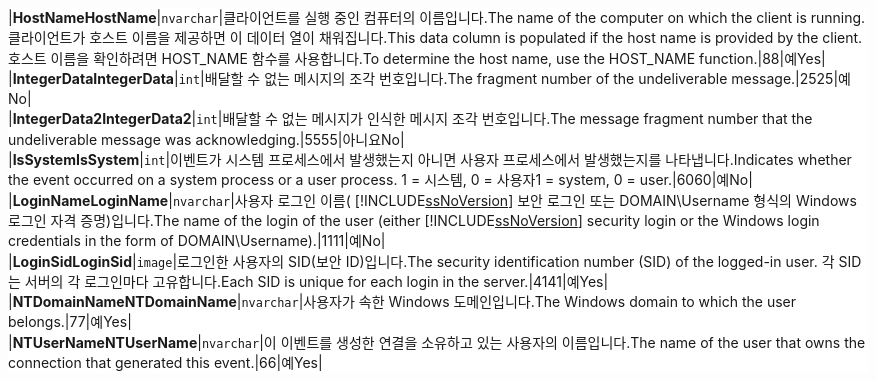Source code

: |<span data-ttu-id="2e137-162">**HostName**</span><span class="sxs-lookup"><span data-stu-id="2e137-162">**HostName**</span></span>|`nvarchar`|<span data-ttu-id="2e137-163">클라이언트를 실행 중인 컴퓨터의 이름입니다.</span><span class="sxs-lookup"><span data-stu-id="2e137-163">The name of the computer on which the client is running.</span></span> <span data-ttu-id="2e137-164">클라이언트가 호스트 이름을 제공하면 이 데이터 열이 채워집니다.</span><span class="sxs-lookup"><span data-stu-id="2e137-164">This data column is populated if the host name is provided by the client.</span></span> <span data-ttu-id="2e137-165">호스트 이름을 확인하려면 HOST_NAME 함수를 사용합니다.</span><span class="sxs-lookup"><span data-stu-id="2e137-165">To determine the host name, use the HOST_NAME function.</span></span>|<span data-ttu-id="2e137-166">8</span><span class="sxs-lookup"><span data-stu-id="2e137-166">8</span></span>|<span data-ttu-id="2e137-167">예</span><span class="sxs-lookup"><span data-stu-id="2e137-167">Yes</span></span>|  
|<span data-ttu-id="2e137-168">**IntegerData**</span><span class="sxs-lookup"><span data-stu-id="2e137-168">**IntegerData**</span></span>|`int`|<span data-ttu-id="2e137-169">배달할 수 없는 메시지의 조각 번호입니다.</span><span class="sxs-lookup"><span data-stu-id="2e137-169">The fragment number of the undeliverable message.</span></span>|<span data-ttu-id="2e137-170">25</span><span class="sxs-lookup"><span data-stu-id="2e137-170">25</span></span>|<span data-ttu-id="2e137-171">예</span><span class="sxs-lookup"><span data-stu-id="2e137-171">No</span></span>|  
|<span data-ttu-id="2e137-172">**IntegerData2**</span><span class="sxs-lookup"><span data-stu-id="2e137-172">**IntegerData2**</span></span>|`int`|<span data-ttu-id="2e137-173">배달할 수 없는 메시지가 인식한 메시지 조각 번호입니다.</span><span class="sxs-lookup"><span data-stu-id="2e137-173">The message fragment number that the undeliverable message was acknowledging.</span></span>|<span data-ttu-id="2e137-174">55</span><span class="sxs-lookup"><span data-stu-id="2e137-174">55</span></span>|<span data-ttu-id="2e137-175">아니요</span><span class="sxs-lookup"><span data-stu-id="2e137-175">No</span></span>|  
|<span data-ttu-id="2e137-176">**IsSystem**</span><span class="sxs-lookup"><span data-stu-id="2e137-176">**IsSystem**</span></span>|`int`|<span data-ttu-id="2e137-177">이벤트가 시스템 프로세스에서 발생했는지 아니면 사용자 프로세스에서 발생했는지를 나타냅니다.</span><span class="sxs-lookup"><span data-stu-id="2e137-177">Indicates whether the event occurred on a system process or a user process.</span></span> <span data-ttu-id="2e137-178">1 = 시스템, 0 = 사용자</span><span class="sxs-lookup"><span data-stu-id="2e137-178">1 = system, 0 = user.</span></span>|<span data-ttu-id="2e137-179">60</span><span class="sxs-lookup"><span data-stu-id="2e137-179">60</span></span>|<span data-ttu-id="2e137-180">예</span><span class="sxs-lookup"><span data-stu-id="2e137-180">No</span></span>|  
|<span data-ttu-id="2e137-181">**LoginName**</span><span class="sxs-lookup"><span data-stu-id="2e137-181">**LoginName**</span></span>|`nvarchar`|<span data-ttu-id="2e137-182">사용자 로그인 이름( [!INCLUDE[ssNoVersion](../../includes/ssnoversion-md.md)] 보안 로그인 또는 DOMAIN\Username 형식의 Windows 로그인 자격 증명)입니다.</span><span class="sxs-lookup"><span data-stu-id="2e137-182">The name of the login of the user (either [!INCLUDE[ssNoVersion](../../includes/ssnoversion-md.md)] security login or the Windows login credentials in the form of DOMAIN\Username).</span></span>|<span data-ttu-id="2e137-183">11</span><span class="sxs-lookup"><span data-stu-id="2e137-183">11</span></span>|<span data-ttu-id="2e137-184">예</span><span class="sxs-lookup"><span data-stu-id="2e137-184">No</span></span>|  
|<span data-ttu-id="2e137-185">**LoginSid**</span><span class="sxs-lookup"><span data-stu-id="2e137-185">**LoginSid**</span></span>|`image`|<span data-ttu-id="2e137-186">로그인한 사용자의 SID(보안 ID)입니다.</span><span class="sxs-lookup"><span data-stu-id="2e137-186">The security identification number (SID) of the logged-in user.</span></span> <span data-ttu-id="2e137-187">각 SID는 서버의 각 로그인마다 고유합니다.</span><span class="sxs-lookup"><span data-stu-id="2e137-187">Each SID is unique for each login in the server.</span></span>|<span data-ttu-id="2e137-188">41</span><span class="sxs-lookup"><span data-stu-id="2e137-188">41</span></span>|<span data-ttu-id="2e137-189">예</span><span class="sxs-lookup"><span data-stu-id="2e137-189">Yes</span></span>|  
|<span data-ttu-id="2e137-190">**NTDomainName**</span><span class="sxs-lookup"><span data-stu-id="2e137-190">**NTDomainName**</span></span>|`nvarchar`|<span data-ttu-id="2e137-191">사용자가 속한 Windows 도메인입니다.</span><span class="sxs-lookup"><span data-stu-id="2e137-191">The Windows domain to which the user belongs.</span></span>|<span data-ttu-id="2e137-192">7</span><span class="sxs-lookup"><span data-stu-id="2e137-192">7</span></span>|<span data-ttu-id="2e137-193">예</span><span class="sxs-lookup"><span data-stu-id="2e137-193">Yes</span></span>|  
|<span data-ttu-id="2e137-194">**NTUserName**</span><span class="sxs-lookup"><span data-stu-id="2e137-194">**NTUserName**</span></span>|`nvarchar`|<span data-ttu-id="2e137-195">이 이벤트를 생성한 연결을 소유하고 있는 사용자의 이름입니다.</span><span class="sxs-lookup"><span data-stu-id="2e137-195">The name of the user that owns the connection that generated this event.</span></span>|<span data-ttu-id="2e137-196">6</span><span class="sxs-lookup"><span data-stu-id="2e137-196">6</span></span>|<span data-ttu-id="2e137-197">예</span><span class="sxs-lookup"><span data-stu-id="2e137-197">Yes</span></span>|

==

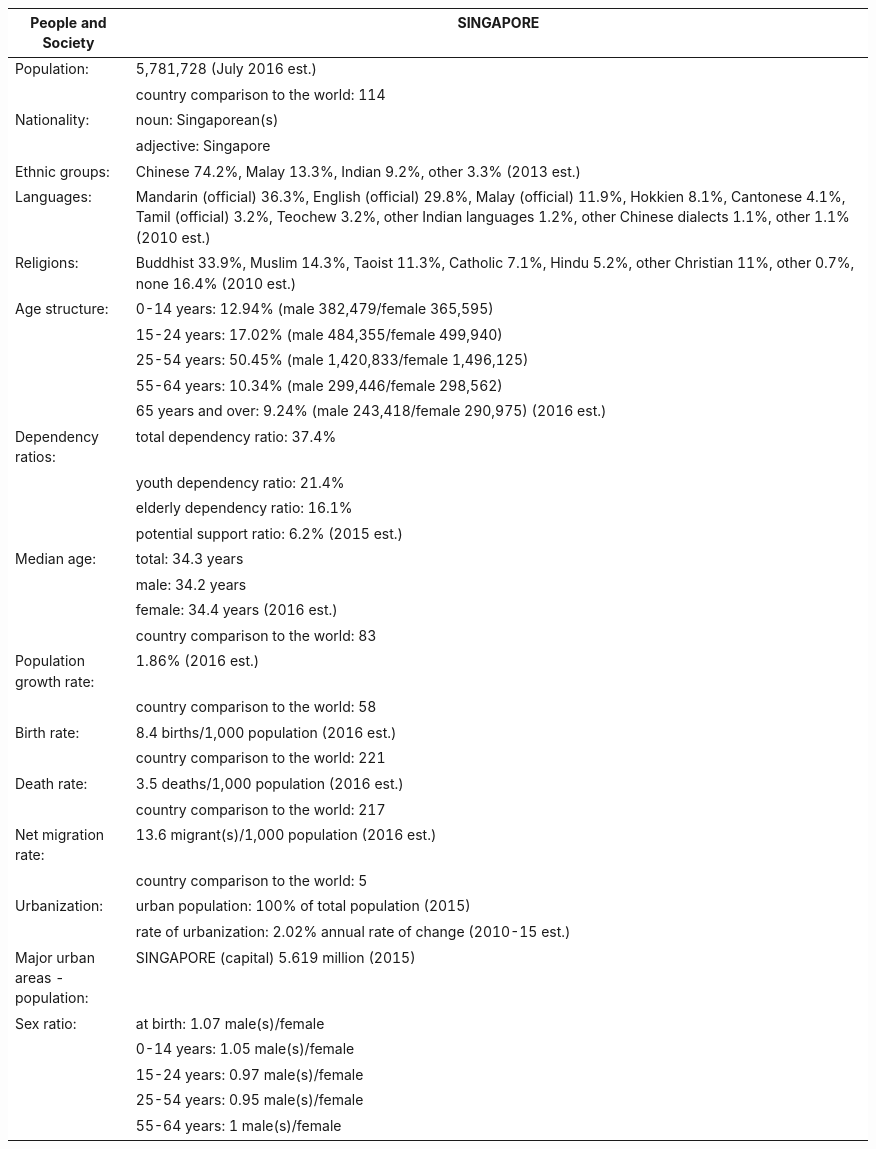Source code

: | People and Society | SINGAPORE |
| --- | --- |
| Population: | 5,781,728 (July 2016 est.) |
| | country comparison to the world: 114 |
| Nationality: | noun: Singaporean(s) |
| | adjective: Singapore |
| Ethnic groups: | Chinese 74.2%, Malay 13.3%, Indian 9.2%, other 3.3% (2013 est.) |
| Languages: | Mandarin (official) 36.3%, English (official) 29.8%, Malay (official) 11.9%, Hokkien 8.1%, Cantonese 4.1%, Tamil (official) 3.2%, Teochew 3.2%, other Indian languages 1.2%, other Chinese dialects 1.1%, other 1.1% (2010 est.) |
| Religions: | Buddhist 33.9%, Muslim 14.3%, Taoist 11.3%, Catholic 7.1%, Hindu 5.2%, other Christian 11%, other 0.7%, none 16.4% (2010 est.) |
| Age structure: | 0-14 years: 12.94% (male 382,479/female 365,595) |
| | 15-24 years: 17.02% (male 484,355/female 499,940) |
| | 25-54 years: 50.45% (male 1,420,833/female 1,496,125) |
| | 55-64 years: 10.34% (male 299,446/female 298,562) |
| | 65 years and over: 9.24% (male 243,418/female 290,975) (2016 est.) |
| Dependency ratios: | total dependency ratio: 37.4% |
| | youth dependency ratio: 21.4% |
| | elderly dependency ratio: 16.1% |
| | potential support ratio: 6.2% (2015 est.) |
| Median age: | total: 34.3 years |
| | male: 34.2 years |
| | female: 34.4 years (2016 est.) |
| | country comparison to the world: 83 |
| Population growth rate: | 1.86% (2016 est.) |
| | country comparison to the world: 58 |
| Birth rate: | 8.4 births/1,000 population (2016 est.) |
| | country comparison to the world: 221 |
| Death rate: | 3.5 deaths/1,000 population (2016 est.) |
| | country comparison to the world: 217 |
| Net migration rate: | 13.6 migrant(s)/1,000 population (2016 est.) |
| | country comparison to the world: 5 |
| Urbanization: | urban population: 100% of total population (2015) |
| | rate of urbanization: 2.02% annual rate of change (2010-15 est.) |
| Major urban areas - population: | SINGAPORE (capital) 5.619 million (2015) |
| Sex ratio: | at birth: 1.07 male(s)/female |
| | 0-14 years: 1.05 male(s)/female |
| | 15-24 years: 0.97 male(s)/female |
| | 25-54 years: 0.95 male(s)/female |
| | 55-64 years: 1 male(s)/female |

...

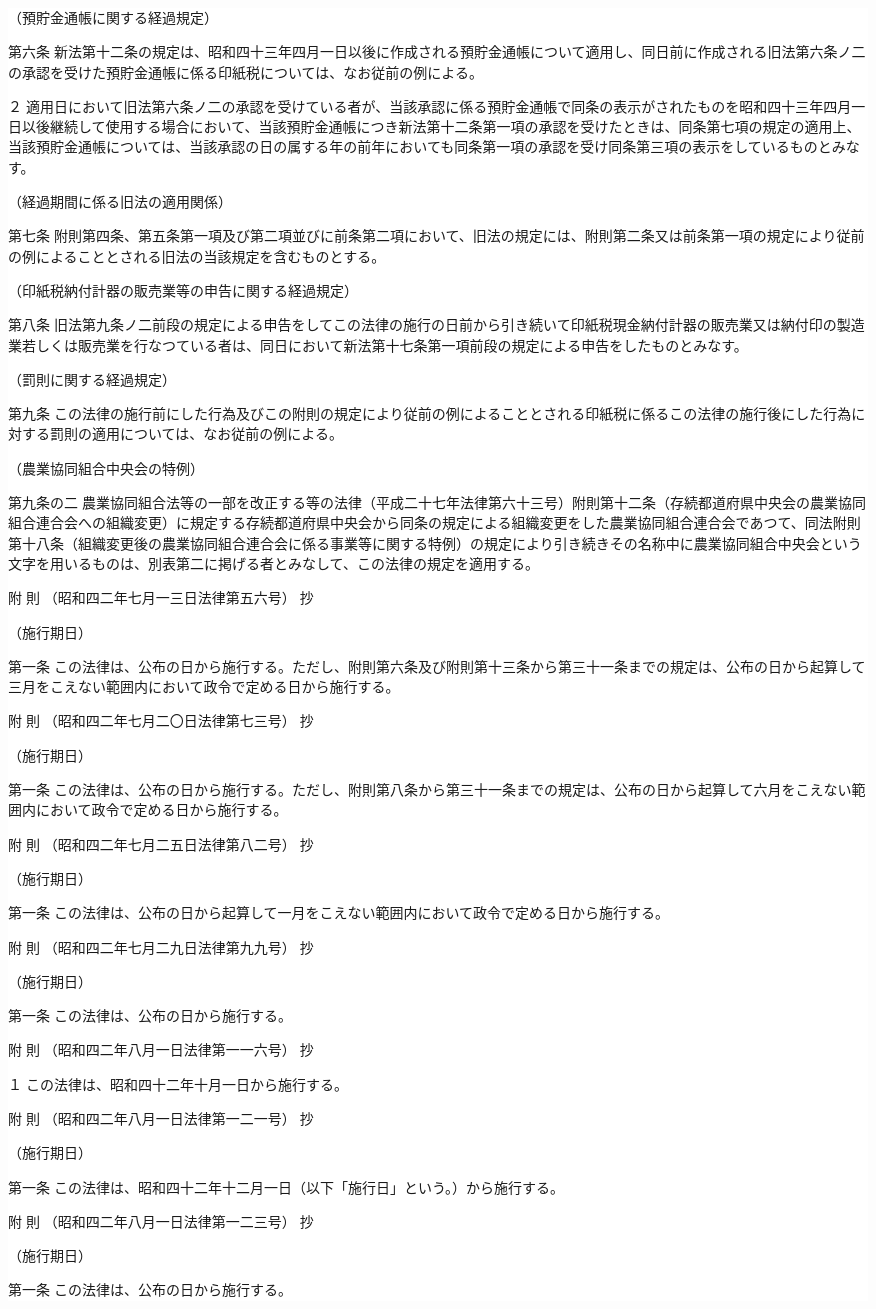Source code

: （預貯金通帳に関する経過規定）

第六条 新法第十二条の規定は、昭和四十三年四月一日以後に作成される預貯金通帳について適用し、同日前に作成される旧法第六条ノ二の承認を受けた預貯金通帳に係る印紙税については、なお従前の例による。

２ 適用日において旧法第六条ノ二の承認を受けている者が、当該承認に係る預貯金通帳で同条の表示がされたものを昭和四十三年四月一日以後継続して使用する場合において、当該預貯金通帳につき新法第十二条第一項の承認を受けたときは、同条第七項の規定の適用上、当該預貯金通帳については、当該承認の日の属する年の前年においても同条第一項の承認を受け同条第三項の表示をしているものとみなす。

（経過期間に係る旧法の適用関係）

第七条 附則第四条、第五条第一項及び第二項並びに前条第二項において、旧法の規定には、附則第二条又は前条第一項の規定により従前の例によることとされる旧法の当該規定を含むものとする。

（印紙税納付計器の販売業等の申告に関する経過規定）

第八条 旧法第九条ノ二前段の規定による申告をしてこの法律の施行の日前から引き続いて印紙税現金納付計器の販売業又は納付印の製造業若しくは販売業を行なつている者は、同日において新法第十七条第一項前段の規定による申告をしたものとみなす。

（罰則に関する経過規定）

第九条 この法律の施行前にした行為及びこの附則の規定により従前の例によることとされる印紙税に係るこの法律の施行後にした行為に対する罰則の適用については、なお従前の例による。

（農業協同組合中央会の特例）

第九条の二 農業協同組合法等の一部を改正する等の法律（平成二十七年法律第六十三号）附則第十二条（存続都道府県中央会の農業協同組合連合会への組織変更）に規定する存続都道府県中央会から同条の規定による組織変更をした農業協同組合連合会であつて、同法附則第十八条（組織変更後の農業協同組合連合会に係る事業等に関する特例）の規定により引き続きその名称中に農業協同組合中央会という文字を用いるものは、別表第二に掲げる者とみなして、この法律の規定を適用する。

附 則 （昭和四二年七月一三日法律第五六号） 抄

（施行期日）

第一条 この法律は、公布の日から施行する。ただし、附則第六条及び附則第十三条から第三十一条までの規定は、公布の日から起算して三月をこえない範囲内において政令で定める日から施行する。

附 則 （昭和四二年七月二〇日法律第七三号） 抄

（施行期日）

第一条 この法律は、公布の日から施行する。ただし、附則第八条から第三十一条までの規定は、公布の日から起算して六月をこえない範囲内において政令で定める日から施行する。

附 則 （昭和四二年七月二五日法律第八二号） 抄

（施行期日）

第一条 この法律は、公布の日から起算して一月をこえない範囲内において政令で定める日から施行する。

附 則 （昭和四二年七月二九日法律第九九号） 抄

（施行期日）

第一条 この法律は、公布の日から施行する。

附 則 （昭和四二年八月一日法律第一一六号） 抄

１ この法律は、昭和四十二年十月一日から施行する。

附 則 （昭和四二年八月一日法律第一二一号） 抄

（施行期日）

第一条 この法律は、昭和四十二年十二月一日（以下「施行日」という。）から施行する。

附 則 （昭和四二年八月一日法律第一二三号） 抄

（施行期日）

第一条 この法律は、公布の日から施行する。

Exercise: Scan the material above for the word "この法律は". Copy each line where it occurs.

Response:
第一条 この法律は、公布の日から施行する。ただし、附則第六条及び附則第十三条から第三十一条までの規定は、公布の日から起算して三月をこえない範囲内において政令で定める日から施行する。
第一条 この法律は、公布の日から施行する。ただし、附則第八条から第三十一条までの規定は、公布の日から起算して六月をこえない範囲内において政令で定める日から施行する。
第一条 この法律は、公布の日から起算して一月をこえない範囲内において政令で定める日から施行する。
第一条 この法律は、公布の日から施行する。
１ この法律は、昭和四十二年十月一日から施行する。
第一条 この法律は、昭和四十二年十二月一日（以下「施行日」という。）から施行する。
第一条 この法律は、公布の日から施行する。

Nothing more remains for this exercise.